Saat aku masuk ruang tamu, aku sangat terkejut. Bagaimana tidak? Di ruangan itu duduk
dengan rapi tokoh-tokoh pembesar Pesantren. Mulai Ibu nyai ( Istri Abah Yai ) dan seluruh
dewan masyayikh. Serta hadir pula beberapa wajah yang jelas sangat aku kenal. Pengasuh panti
tempat aku dirawat dan Ustadz Ahmad juga hadir. Hadir juga di ruangan itu Ustadz yang
menguji aku saat test masuk Tsanawi, yang setelah ujian tak pernah kulihat lagi. Saat itu Ibu
nyai menyerahkan selembar kertas, yang berisi tulisan tangan pak Yai.

" Untuk anakku Abdurrahman bin Abdussalam

Saat surat ini sampai ditanganmu, aku yakin bahwa saat itu aku sudah tiada. Anakku,
sebelumnya aku minta maaf atas berbagai hal yang terjadi dalam hidupmu, maafkan aku,
anakku. Melalui surat ini, aku ingin menyampaikan beberapa hal padamu. Dan aku bersumpah,
Demi Allah, bahwa apa yang aku sampaikan adalah benar adanya. Pertama : aku sampaikan
kepadamu, bahwa sesungguhnya, kamu adalah anak kandungku dengan Nyai Halimah.
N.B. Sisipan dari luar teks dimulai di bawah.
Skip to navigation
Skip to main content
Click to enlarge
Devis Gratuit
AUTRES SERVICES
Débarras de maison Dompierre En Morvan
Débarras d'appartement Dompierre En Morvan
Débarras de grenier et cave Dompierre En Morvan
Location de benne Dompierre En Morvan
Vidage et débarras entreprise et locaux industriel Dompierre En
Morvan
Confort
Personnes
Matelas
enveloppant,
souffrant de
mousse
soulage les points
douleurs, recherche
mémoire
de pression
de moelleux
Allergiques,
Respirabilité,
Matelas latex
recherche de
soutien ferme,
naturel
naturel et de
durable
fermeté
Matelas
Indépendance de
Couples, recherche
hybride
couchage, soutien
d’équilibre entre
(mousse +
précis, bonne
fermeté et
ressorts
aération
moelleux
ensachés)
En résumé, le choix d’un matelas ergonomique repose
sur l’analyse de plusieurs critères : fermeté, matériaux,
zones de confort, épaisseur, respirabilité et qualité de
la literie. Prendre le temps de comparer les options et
Maafkan aku yang tidak merawatmu dengan benar sejak kecil. Dan bahkan sampai aku
meninggal, aku tak mengatakannya padamu secara langsung. Sekali lagi maafkan aku anakku.
Aku sengaja mengirimmu ke panti asuhan sejak kecil, agar kau mengerti seperti apa hidup
sebagai orang biasa. Tanpa ada yang bisa disombongkan. Dan agar kau faham bahwa segala
sesuatu yang kau inginkan harus kau usahakan dengan tanganmu sendiri bukan dengan
bersembunyi di balik nama besar orang tua. Dan agar kau tahu bahwa segala sesuatu bisa
diraih dengan rekoso dan kangelan. Itulah kehidupan anakku. Kedua : Panti asuhan tempat kau
tumbuh, adalah salah satu cabang dari pondok pesantren Nur Muhammad. Dan pengasuhnya,
Yai Ilyas, adalah adik bungsuku, pamanmu sendiri. Ketiga : Ustadz Ahmad, guru madrasah mu
di kampung adalah putra, Yai Sholeh, Kabag kepesantrenan putra yang berarti, beliau adalah
sepupumu sendiri. Dan terakhir, orang yang mengujimu saat test masuk, adalah putra guruku,
beliau adalah pengasuh pondok pesantren Saadatul ummah. Beliau punya anak gadis yang
usianya 3 tahun dibawahmu. Kami sudah sepakat untuk menjodohkanmu dengannya sejak
kalian masih kecil. Sekali lagi maafkan aku anakku.